Husky Loops (Ubu) – © Marion Bornaz

 

LUCIE ET HUSKY LOOPS (TRANS 2017)

 

Mercredi à l’Ubu : ouverture des Trans 2017. Survoltée, excitée, fière, déjà sans sommeil depuis plus de 3 jours, des bouchons enfoncés très loin dans mes oreilles (et pour cause le groupe joue extrêmement fort). Je me souviens être placée au meilleur endroit dans la salle : sur la troisième marche, face à la scène quand le groupe entame LA chanson que j’attendais de tout le festival : Girl Who Wants To Travel The World. Dans la fosse, mon collègue Thomas se retourne alors vers moi en me pointant du doigt et je lis sur ses lèvres « C’est TA chanson ». La fille qui part faire le tour du monde toute seule c’est moi et à ce moment précis je me projette dans le congé sabbatique qui m’attend à la fin de l’année et qui me fera rater les 40èmes Trans. Du 05 au 09 décembre 2018 je serai aux îles Fidji ou en Australie, peu importe, j’emmène Husky Loops et bien d’autres dans mes écouteurs.

 

Bon Iver (Cité) – Nicolas Joubard

 

PAT ET BON IVER (TRANS 2008)

 

La salle de la Cité, un samedi après-midi, 3 groupes, dont le 3ème (Sami Decoster) avec une campagne marketing intense pour la sortie de son 1er album. Le 1er groupe, totalement inconnu, et la très grosse claque pour tout le public de la Cité : Bon Iver jouait son 1er album, « For Emma », la classe, mélodies superbes, respect. Les 2 autres groupes à suivre ont du coup semblé quelque peu « fades » après une telle classe musicale.

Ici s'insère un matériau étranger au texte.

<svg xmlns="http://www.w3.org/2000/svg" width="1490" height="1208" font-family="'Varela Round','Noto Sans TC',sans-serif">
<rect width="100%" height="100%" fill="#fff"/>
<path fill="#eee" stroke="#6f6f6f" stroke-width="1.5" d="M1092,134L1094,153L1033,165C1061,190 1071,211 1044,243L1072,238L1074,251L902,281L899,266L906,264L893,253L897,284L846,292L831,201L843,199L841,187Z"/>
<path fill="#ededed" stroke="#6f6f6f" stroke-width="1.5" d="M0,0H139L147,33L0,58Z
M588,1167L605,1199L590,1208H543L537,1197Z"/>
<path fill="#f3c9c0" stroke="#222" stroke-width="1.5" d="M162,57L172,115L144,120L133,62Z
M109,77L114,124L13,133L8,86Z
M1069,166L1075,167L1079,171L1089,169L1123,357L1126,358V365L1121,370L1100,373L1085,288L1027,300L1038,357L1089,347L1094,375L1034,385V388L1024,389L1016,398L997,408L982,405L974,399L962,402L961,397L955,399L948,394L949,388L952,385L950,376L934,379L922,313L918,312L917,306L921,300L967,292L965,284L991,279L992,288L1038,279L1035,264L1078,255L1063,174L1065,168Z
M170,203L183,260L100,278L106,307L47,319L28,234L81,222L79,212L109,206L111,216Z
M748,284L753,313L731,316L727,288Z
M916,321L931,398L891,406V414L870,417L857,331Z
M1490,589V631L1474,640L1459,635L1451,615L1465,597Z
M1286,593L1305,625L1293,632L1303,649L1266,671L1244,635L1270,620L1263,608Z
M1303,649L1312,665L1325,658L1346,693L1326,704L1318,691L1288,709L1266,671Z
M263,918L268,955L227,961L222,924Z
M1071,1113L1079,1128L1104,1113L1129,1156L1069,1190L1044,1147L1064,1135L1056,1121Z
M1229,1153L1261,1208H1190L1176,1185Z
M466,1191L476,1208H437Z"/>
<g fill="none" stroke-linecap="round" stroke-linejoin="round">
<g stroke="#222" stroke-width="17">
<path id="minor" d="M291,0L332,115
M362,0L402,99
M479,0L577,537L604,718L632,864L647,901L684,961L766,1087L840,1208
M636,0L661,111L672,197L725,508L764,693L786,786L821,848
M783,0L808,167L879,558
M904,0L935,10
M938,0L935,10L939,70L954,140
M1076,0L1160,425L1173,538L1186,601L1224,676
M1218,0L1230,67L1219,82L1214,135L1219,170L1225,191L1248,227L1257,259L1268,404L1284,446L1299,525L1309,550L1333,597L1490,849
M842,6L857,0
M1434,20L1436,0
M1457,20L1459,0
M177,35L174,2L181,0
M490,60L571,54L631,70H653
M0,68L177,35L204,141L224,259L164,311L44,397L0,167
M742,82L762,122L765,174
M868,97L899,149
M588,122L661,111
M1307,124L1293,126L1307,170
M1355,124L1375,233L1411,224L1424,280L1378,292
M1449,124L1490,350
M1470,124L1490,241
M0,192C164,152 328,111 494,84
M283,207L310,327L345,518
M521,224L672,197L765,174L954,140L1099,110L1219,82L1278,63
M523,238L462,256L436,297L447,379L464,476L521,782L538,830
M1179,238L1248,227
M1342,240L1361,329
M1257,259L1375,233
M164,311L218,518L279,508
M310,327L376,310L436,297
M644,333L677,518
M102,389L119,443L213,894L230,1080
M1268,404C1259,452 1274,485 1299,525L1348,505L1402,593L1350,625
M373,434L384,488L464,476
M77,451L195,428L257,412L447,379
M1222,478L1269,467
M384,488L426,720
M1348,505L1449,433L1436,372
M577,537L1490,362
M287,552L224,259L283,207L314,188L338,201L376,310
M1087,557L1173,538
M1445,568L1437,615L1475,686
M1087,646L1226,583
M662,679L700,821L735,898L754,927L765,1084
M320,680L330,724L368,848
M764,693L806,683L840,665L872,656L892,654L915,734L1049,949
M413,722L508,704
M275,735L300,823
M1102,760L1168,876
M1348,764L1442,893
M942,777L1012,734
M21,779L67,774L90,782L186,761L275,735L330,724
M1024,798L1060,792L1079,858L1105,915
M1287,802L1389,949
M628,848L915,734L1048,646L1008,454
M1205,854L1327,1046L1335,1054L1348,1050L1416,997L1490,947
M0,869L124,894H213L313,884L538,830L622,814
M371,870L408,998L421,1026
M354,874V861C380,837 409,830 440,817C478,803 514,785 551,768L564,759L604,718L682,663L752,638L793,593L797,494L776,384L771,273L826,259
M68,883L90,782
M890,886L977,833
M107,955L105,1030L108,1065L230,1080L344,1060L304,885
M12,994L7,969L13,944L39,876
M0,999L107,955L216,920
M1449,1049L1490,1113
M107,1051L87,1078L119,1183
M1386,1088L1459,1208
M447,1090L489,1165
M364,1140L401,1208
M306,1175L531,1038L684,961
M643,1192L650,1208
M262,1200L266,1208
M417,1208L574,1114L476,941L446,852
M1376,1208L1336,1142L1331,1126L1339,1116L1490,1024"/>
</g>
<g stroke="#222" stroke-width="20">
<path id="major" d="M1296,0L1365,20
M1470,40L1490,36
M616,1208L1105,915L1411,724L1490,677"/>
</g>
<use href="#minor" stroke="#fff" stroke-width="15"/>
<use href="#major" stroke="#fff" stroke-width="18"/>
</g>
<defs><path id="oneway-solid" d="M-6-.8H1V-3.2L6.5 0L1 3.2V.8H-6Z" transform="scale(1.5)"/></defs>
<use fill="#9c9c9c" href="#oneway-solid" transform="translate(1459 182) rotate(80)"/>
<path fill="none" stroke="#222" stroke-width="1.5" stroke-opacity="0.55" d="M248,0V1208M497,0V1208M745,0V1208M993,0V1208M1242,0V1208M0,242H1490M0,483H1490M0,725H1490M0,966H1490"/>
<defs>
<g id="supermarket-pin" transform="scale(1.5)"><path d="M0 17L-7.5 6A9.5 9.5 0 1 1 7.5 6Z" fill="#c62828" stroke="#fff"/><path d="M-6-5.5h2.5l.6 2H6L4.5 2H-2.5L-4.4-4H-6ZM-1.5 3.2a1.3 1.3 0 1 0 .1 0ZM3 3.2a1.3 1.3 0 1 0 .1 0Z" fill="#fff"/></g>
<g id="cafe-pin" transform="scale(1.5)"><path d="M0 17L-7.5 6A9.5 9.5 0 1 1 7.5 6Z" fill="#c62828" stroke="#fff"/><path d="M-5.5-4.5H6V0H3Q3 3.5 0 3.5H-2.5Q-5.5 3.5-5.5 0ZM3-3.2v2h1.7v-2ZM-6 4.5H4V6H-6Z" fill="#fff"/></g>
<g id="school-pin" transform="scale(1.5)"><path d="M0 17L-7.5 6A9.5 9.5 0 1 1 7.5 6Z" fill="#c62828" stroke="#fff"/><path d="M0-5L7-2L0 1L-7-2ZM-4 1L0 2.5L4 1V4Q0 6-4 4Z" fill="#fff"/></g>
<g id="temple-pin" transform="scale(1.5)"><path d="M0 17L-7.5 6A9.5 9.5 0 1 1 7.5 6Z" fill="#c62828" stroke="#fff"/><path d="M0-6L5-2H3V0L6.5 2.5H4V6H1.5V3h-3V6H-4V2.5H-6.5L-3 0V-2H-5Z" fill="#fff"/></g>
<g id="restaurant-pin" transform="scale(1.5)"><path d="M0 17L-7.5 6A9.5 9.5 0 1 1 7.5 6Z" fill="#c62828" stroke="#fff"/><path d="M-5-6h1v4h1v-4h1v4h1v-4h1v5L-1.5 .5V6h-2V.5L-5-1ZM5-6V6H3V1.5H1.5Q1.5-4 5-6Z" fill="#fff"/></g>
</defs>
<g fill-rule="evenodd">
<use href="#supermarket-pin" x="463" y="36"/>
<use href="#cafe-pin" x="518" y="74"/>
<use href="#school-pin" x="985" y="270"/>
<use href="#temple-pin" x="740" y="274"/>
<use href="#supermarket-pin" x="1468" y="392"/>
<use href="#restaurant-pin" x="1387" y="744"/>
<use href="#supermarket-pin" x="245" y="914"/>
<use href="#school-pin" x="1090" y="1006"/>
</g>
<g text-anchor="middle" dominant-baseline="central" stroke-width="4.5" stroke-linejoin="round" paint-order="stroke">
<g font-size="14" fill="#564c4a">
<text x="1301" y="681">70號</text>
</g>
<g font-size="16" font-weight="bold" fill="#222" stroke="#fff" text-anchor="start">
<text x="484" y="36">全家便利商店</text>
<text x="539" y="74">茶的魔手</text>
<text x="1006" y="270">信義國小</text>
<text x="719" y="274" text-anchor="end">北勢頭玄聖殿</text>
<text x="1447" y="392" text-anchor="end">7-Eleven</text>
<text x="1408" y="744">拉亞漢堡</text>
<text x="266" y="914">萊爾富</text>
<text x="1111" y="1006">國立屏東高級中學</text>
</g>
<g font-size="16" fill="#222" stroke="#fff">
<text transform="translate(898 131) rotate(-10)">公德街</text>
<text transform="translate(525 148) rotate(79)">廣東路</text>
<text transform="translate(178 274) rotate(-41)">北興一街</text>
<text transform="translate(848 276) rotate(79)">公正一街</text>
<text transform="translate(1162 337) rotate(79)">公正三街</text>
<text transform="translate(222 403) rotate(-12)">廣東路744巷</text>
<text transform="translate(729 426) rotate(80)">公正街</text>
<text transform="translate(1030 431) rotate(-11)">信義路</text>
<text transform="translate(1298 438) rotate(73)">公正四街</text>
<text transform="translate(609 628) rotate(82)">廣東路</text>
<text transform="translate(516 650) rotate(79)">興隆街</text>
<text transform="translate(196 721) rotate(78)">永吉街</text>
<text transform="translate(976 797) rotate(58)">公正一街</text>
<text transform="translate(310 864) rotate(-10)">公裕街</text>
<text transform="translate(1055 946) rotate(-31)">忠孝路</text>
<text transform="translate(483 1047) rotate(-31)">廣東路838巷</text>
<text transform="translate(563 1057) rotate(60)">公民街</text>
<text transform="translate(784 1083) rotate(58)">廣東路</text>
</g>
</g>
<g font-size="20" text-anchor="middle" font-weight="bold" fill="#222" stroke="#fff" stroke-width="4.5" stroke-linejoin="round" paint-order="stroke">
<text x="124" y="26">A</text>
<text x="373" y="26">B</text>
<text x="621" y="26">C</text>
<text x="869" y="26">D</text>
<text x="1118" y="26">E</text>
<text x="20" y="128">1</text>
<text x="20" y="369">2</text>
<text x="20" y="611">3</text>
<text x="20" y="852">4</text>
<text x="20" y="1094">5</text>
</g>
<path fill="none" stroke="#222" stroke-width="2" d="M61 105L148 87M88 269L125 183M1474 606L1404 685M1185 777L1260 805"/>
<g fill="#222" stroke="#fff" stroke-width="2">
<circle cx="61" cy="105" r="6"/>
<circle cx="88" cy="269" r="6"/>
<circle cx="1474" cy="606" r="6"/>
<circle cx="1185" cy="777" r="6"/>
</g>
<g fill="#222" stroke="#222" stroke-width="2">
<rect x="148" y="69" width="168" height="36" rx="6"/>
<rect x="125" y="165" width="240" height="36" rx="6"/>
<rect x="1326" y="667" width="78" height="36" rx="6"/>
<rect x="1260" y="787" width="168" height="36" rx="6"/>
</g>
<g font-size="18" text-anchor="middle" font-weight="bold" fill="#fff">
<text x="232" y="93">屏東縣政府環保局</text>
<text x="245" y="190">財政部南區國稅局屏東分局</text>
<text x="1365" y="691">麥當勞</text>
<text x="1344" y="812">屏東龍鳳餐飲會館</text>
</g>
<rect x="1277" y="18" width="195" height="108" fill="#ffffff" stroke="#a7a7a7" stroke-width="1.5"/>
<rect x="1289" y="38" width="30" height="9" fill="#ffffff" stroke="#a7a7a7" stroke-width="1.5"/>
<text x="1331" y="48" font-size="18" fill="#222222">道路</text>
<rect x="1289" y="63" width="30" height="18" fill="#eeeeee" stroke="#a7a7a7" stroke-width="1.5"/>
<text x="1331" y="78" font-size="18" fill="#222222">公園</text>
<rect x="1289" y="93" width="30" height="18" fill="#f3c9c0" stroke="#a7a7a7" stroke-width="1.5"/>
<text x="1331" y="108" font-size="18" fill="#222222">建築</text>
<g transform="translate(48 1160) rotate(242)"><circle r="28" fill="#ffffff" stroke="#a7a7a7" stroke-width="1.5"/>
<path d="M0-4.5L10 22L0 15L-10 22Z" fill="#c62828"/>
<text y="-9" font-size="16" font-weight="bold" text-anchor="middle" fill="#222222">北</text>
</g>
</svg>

Daft Punk (Photo Promotionnelle Trans 1996)

 

THOMAS ET DAFT PUNK (TRANS 1996) via CONTREFAÇON (TRANS 2016)

 

Samedi 3 décembre 2016 au Parc Expo, 4h30 du matin environ. On approche de la fin de cette édition et je me dirige comme prévu vers le hall 8 pour assister au show très attendu de la fanfare techno Meute. Je me permets néanmoins un petit détour par le grand hall 9 pour capter en quelques minutes l’ambiance du concert de Contrefaçon. Le groupe parisien produit une bande-son électro-house qu’ils mettent en scène dans une série de clips narratifs sombres, futuristes et parfois violents. Malgré la qualité et l’intensité du show, je m’apprête à quitter la salle comme prévu, quand soudain, au milieu de leur propres productions, ils lancent « Rollin’ & Scratchin' » de Daft Punk, comme une citation ou un hommage. Je me ravise et reste donc là. Progressivement, au fur et à mesure que la mécanique impitoyable de ce morceau complètement dingue se met en place et que l’hystérie collective commence à gagner les danseurs et les danseuses qui m’entourent, je m’aperçois que je suis en train de vivre un voyage dans le temps, au sens littéral. Une expérience quasi-mystique, tout en restant strictement immobile.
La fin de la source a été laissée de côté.